La société Catesson a enlevé les marchandises le 18 janvier 2017 sous couvert d'une lettre de voiture n°105456. Dans la nuit du 18 au 19 janvier 2017, le chauffeur a constaté que la marchandise transportée dans le véhicule semi-remorque avait été volée alors qu'il était stationné sur un site de la société BM Virolle à [Localité 14].

La SA Helvetia Assurances (RCS 339 489 379), auprès de laquelle la société Fnac a souscrit un contrat d'assurance, a mandaté la société AM Group, aux fins de réaliser une expertise amiable. Aux termes de son rapport, l'expert a évalué les préjudices résultant du vol à la somme de 35.479'€.
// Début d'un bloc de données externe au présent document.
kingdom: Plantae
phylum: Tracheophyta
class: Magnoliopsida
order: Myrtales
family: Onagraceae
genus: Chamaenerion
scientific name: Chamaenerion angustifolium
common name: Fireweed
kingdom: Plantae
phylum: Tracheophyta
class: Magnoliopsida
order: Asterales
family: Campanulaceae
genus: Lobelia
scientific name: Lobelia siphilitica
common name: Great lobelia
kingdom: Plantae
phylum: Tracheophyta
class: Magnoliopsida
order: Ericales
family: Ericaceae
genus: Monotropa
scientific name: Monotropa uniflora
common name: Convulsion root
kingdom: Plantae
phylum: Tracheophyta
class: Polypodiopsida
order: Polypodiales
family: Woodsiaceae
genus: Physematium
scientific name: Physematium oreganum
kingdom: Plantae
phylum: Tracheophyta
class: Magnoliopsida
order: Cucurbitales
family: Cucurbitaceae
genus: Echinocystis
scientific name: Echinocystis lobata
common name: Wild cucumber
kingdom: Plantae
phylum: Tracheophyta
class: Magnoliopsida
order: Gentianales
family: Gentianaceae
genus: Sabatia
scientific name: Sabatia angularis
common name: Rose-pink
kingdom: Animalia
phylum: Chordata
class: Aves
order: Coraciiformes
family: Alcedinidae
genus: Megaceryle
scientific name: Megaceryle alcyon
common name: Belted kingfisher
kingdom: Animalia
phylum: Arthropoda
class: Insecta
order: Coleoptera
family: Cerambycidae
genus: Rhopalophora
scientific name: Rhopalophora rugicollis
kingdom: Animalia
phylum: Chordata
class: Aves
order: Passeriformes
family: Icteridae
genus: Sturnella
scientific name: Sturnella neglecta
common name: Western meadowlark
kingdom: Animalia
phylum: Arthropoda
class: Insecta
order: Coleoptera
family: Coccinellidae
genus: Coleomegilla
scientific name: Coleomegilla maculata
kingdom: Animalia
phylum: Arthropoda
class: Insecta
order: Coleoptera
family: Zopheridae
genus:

La SA Helvetia Compagnie Suisse d'Assurances (RCS 775 753 072), société mère de la société Helvetia Assurances, a indemnisé la société Fnac, à hauteur de 33 479,33€, laissant une franchise de 2 000 € à la charge de l'assurée.

Par acte d'huissier de justice du 9 janvier 2018, les sociétés Helvetia Compagnie Suisse d'Assurances et Fnac ont assigné la société Catesson et son assureur (Sompo Japan Nipponkoa Company of Europe) devant le tribunal de commerce de Lyon en paiement de la somme de 33 479,33€ en principal.

Par exploit du 27 février 2018, les mêmes ont assigné devant ce tribunal la compagnie Axa France Iard ès qualité d'assureur de responsabilité de la société Catesson.

La société Catesson, par exploit d'huissier en date du 7 février 2018 a appelé la société BM Virolle en garantie.

Par voie de conclusions régularisées à l'audience du 16 novembre 2018, la société Helvetia Assurances est intervenue volontairement à l'instance.

Par jugement du 8 janvier 2020, le tribunal de commerce de Lyon a :

débouté la société Catesson de toutes ses demandes vis-à-vis de la société BM Virolle,

condamné la société Catesson à verser à la société Helvetia Assurances la somme de 1.238,58'€ outre intérêts de droit capitalisés à la date d'assignation, soit le 9 janvier 2018,

débouté les sociétés Helvetia de toutes leurs autres demandes,

ordonné l'exécution provisoire,

condamné la société Catesson à verser à la société Helvetia Assurances la somme de 500'€ au titre de l'article 700 du code de procédure civile,

condamné la société Catesson aux entiers dépens.

Les sociétés Helvetia Compagnie Suisse d'assurances, Helvetia Assurances et Fnac ont interjeté appel par acte du 27 janvier 2020 en ce que le jugement du tribunal de commerce de Lyon en date du 8 janvier 2020 a :

condamné la société Catesson à verser à la société Helvetia Assurances la somme de 1.238,58'€ outre intérêts de droit capitalisés à la date d'assignation, soit le 9 janvier 2018,

débouté les sociétés Helvetia de toutes leurs autres demandes.

La société Catesson et son assureur Axa France Iard ont formé appel incident du jugement en ce qu'il a retenu la recevabilité de l'action de la Compagnie Helvetia Assurances, a débouté la société Catesson de ses demandes à l'encontre de la société BM Virolle et l'a condamnée à une indemnité de procédure.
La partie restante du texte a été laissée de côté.